- EXCERPTED DATA:
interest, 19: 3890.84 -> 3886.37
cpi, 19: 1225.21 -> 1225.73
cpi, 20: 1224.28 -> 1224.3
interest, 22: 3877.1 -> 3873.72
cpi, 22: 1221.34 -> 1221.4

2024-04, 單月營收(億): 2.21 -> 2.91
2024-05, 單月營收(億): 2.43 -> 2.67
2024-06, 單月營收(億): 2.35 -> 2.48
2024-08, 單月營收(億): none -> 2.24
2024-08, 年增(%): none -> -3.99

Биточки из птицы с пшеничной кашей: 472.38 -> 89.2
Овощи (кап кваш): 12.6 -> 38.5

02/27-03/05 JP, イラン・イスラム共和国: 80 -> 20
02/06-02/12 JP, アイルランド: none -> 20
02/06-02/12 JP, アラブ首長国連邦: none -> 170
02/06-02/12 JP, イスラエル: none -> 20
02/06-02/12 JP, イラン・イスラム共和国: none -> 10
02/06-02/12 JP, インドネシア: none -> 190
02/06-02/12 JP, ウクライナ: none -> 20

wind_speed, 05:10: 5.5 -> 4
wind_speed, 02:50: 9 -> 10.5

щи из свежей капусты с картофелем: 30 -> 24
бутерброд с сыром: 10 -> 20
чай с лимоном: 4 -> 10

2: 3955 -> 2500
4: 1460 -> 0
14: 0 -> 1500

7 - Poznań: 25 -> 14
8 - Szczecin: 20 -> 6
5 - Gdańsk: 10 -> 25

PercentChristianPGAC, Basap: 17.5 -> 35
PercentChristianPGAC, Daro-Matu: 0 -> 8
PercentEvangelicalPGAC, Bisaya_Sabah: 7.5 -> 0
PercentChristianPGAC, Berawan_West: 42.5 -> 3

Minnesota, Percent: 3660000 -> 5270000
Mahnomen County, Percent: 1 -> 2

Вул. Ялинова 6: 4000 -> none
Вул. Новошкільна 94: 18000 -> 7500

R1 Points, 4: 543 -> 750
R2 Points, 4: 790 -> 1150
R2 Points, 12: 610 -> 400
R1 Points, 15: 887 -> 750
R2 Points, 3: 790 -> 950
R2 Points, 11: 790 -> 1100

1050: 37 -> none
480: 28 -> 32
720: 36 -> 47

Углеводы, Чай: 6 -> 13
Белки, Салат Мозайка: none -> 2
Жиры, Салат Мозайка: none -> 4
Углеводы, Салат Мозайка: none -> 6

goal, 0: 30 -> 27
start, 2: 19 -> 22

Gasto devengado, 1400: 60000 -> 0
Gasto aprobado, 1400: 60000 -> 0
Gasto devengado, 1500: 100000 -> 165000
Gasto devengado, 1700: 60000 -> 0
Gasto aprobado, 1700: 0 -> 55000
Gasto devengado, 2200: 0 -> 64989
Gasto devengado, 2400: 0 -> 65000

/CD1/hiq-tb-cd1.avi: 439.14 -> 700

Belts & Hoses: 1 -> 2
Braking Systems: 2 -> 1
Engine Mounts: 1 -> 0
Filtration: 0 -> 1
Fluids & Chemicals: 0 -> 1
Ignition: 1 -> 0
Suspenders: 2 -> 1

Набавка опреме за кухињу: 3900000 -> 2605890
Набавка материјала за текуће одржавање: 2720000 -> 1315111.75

- WHAT IS NEEDED:
Please return all of the entries shown above, exactly as they stand.

- RESULT FOR THIS TASK:
interest, 19: 3890.84 -> 3886.37
cpi, 19: 1225.21 -> 1225.73
cpi, 20: 1224.28 -> 1224.3
interest, 22: 3877.1 -> 3873.72
cpi, 22: 1221.34 -> 1221.4

2024-04, 單月營收(億): 2.21 -> 2.91
2024-05, 單月營收(億): 2.43 -> 2.67
2024-06, 單月營收(億): 2.35 -> 2.48
2024-08, 單月營收(億): none -> 2.24
2024-08, 年增(%): none -> -3.99

Биточки из птицы с пшеничной кашей: 472.38 -> 89.2
Овощи (кап кваш): 12.6 -> 38.5

02/27-03/05 JP, イラン・イスラム共和国: 80 -> 20
02/06-02/12 JP, アイルランド: none -> 20
02/06-02/12 JP, アラブ首長国連邦: none -> 170
02/06-02/12 JP, イスラエル: none -> 20
02/06-02/12 JP, イラン・イスラム共和国: none -> 10
02/06-02/12 JP, インドネシア: none -> 190
02/06-02/12 JP, ウクライナ: none -> 20

wind_speed, 05:10: 5.5 -> 4
wind_speed, 02:50: 9 -> 10.5

щи из свежей капусты с картофелем: 30 -> 24
бутерброд с сыром: 10 -> 20
чай с лимоном: 4 -> 10

2: 3955 -> 2500
4: 1460 -> 0
14: 0 -> 1500

7 - Poznań: 25 -> 14
8 - Szczecin: 20 -> 6
5 - Gdańsk: 10 -> 25

PercentChristianPGAC, Basap: 17.5 -> 35
PercentChristianPGAC, Daro-Matu: 0 -> 8
PercentEvangelicalPGAC, Bisaya_Sabah: 7.5 -> 0
PercentChristianPGAC, Berawan_West: 42.5 -> 3

Minnesota, Percent: 3660000 -> 5270000
Mahnomen County, Percent: 1 -> 2

Вул. Ялинова 6: 4000 -> none
Вул. Новошкільна 94: 18000 -> 7500

R1 Points, 4: 543 -> 750
R2 Points, 4: 790 -> 1150
R2 Points, 12: 610 -> 400
R1 Points, 15: 887 -> 750
R2 Points, 3: 790 -> 950
R2 Points, 11: 790 -> 1100

1050: 37 -> none
480: 28 -> 32
720: 36 -> 47

Углеводы, Чай: 6 -> 13
Белки, Салат Мозайка: none -> 2
Жиры, Салат Мозайка: none -> 4
Углеводы, Салат Мозайка: none -> 6

goal, 0: 30 -> 27
start, 2: 19 -> 22

Gasto devengado, 1400: 60000 -> 0
Gasto aprobado, 1400: 60000 -> 0
Gasto devengado, 1500: 100000 -> 165000
Gasto devengado, 1700: 60000 -> 0
Gasto aprobado, 1700: 0 -> 55000
Gasto devengado, 2200: 0 -> 64989
Gasto devengado, 2400: 0 -> 65000

/CD1/hiq-tb-cd1.avi: 439.14 -> 700

Belts & Hoses: 1 -> 2
Braking Systems: 2 -> 1
Engine Mounts: 1 -> 0
Filtration: 0 -> 1
Fluids & Chemicals: 0 -> 1
Ignition: 1 -> 0
Suspenders: 2 -> 1

Набавка опреме за кухињу: 3900000 -> 2605890
Набавка материјала за текуће одржавање: 2720000 -> 1315111.75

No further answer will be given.